- UK DVD cover
- Directed by: Peter Chung
- Screenplay by: Brett Matthews
- Story by: David Twohy
- Based on: Characters created by Jim Wheat Ken Wheat
- Produced by: John Kafka Jae Y. Moh
- Starring: Vin Diesel Rhiana Griffith Keith David Nick Chinlund Tress MacNeille Roger L. Jackson
- Music by: Tobias Enhus Christopher Mann Junkie XL
- Animation by: Sunwoo Entertainment DNA Productions
- Production company: Universal Cartoon Studios
- Distributed by: Universal Studios Home Video
- Release date: June 15, 2004;
- Running time: 35 minutes
- Country: United States
- Language: English

= The Chronicles of Riddick: Dark Fury =

The Chronicles of Riddick: Dark Fury is a 2004 American anime-influenced adult animated science fiction short film distributed by Universal Studios Home Video and animated by Sunwoo Entertainment and DNA Productions. It was directed by Korean-American animator Peter Chung. It features the returning voices of Vin Diesel, Rhiana Griffith, and Keith David reprising their roles from Pitch Black, as Richard B. Riddick, Imam Abu al-Walid, and Jack, respectively. An animated installment to the Chronicles of Riddick series, the film acts as a bridge point between Pitch Black and The Chronicles of Riddick, the latter released on the same year, and explains why Riddick decides to go into hiding and deliver Jack and Imam Abu al-Walid to New Mecca, setting up the events for the second film.

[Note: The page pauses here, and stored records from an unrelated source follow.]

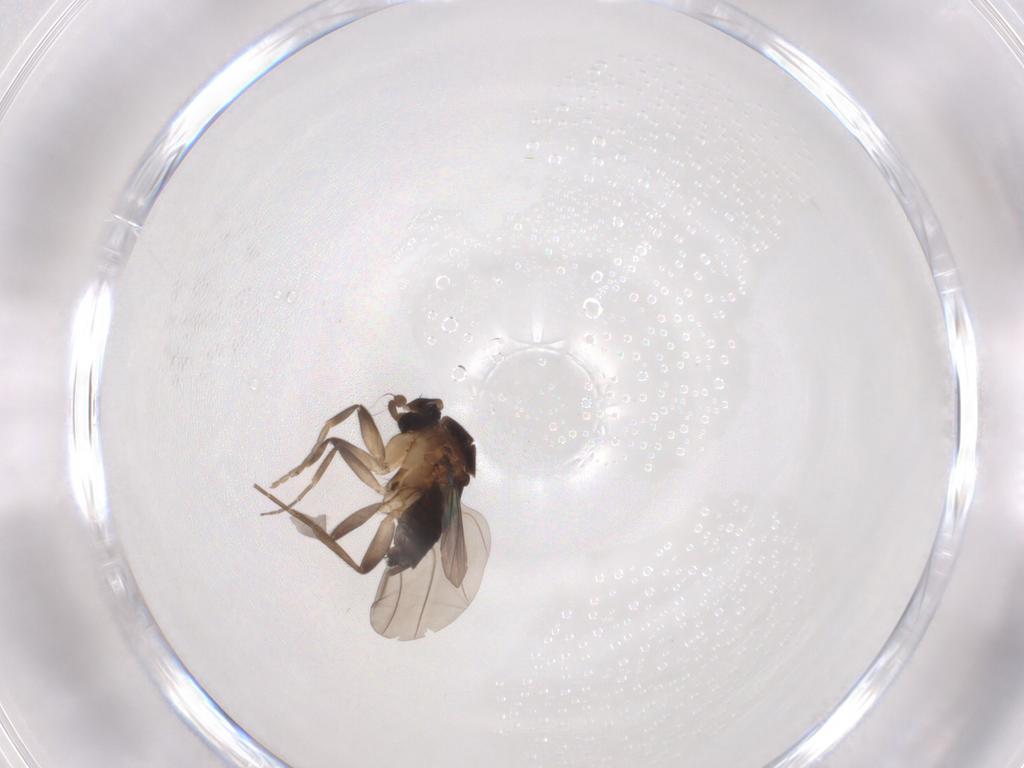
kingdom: Animalia
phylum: Arthropoda
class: Insecta
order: Diptera
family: Phoridae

The short film received mixed reviews.

==Plot==
Shortly after escaping from the dark planet, Riddick, Jack, and the Imam are picked up by Kublai Khan, a private mercenary vessel. Although Riddick attempts to conceal his identity from the mercenaries by impersonating his former captor William J. Johns over the ship's radio, they quickly voice-print and identify him. The vessel's captain, Junner, assembles a crew of mercs to retrieve Riddick, who manages to get the drop on them by activating his ship's fire suppression system and using the foam as cover. After easily killing most of the mercs, Riddick surrenders when Jack is captured and held at gunpoint by Junner, but only after trying to call his bluff.

The trio of survivors discover that their captors have unusual plans for them. They are introduced to Antonia Chillingsworth (Tress MacNeille), who collects notorious criminals and keeps them in a state of suspended animation where they are still alive but are unable to speak or move. She explains that, in her view, this is both a fitting punishment and a way for said killers to be honored for what they are. She intends to do the same to Riddick, but first, she forces him to fight for Jack and Iman's lives by putting them in an arena with two "Shrills", bio-luminescent creatures that resemble parasitic jellyfish.

Riddick kills both creatures and uses his knife to extract an explosive planted in his neck by Junner to keep him in line; realizing his plan, Chillingsworth detonates the explosive, creating an exit for the trio to escape through. Fearing for her life, she angrily orders Junner to wake up more mercenaries, including a cunning merc by the name of Toombs, and also releases a dangerous carnivorous alien to hunt them. Riddick has Iman take Jack up to the flight deck and uses his own blood to trick the alien into slaughtering the pursuing mercs (except for Toombs, who manages to hide in a pipe). He then surprises and kills the alien.

Junner, anticipating Riddick's plan, knocks out Iman and tries to strangle Jack before Riddick confronts him. The two men are evenly matched in the fight until Riddick maneuvers Junner into severing a power cable with his sword, putting out the lights and giving Riddick an opening to stab Junner in the eye, killing him. A deranged Chillingsworth appears and is about to kill Riddick when Jack picks up Junner's rifle and shoots her in the head, blowing it off. As the trio leave on a dropship, Imam expresses concern that Jack will become exactly like Riddick if they continue to travel together. Riddick agrees and Riddick ultimately decides to leave them at New Mecca while he goes into hiding. Meanwhile, Toombs, having assumed command of Kublai Khan, sets off to capture Riddick for his bounty.

==Voice cast==
- Vin Diesel as Richard B. Riddick
- Rhiana Griffith as Jack
- Keith David as Imam Abu al-Walid
- Tress MacNeille as Antonia Chillingsworth
- Roger L. Jackson as Junner
- Nick Chinlund as Toombs
- Dwight Schultz as Skiff A.I.
- Sarge as Escort Merc
- Julia Fletcher as Merc Squad Leader
- Hedy Burress as Lab Tech
- Andrew Philpot as Tech
- Rick Gomez as Lead Merc

==Home media==
The Chronicles of Riddick: Dark Fury was officially released on DVD in the United States on June 15, 2004, by Universal Studios Home Video. The animated film was also officially released as part of the Riddick Trilogy DVD collection (alongside The Chronicles of Riddick: Pitch Black and The Chronicles of Riddick) on May 30, 2006.